Emotions were running high outside ICE headquarters off Central Avenue and Palm Street in Phoenix on Wednesday, as a Valley father went to his scheduled check-in appointment with ICE officials.
Marco Tulio Coss was surrounded by supporters from Shadow Rock United church of Christ, immigrant advocates from Promise, Arizona, and neighborhood ministries. They prayed and sang outside the building, as Coss walked in with his attorney, Ravi Arora.
Supporters said Coss had been living and working in the United States for 18 years. He had honored his ICE appointments and complied with ICE policy multiple times according to Coss and his attorney.
He was given an order for deportation, but was allowed to stay in the country and work as long as he showed up for his appointments. This happened after a traffic stop in 2009, when Coss said he was pulled over and arrested for driving without a license.
"Sure, he broke a law, a traffic violation, but deportation and separation from his family is a severe consequence for that," said Reverend Ken Heintzelman, the pastor of Shadow Rock United Church of Christ, that had offered Coss sanctuary if he needed it.

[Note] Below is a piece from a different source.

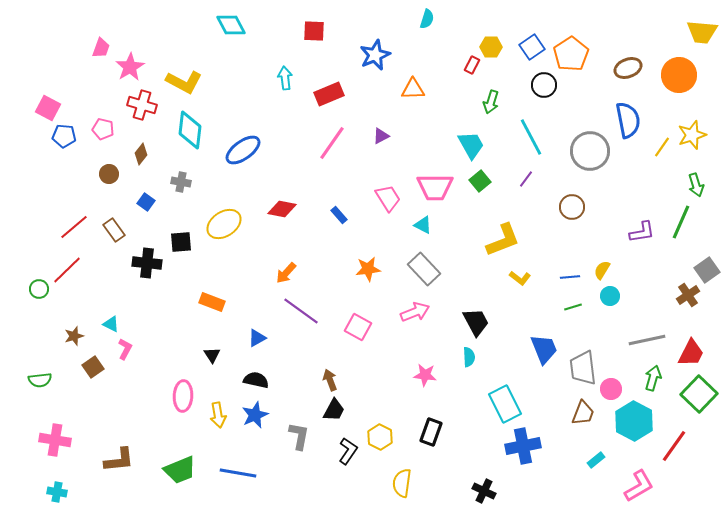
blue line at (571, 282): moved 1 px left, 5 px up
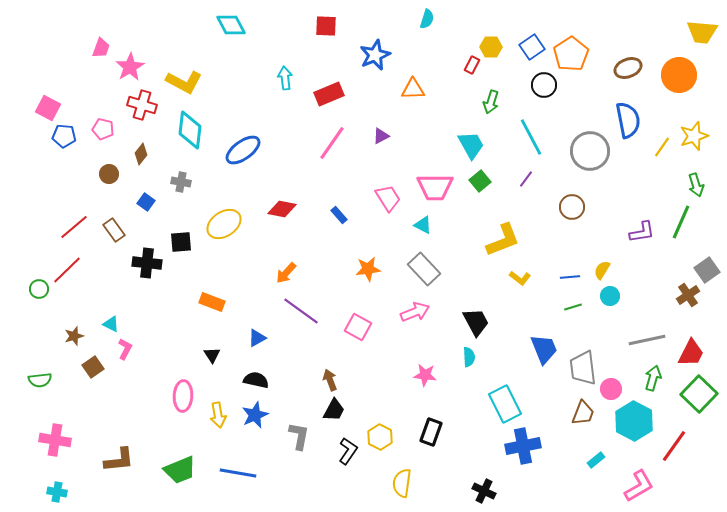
red square at (314, 31): moved 12 px right, 5 px up
yellow star at (692, 135): moved 2 px right, 1 px down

"Today is different. Enforcement of policy has become more aggressive and punitive, there is no prosecutorial discretion," said Heintzelman.
He stressed their church's mission was to seek immigration reform in a system that was broken, and they supported the detention of violent and dangerous undocumented offenders.
Coss got a break today, as ICE officials gave his attorney 30 more days to file a "stay of removal" and asylum for their client.
Arora said they had learned that Coss has been worried because his brother was killed in the violence in Sonora, Mexico and he does not feel safe returning there. Arora added that in the past, this type of case would not even have been an issue, but now the new administration was enforcing all "orders of removal" without looking at the full picture.
"The ICE office here has actually been as reasonable as they can be considering they're bound by the new orders from the Trump administration. They did agree to give him 30 days to get his affairs in order. We are now filing a stay of removal. If they grant it, we can get another order of supervision. I just spoke to the ICE officer, they are sympathetic to people in Marco's position," said Arora.
Coss said he came to the United States to find a better life for himself, and his family and to escape the violence in Sonora, Mexico. He said he had nothing to return to there.
"My life is here. I stay here for 18 years now, I come when I was 18. I'm going to stay and fight my case. I don't want to go back to Mexico," said Coss.
He is expected to show up for another check in with ICE on May 12th.
An ICE spokeswoman released this statement today:
"All reporting requirements for those checking in with U.S. Immigration and Customs Enforcement (ICE) are determined on a case by case basis. The frequency and duration are dependent on many factors including, but not limited to, pending appeals or petitions, issuance of travel documents, or future hearings before an immigration judge.
Aliens on the non-detained docket may be subject to various forms of supervision, such as reporting requirements, travel restrictions, and enrollment in the Alternatives to Detention (ATD) Program (including telephonic reporting or Global Positioning System monitoring). The appropriate conditions of release are determined on a case-by-case basis after a review of the individual facts of the case."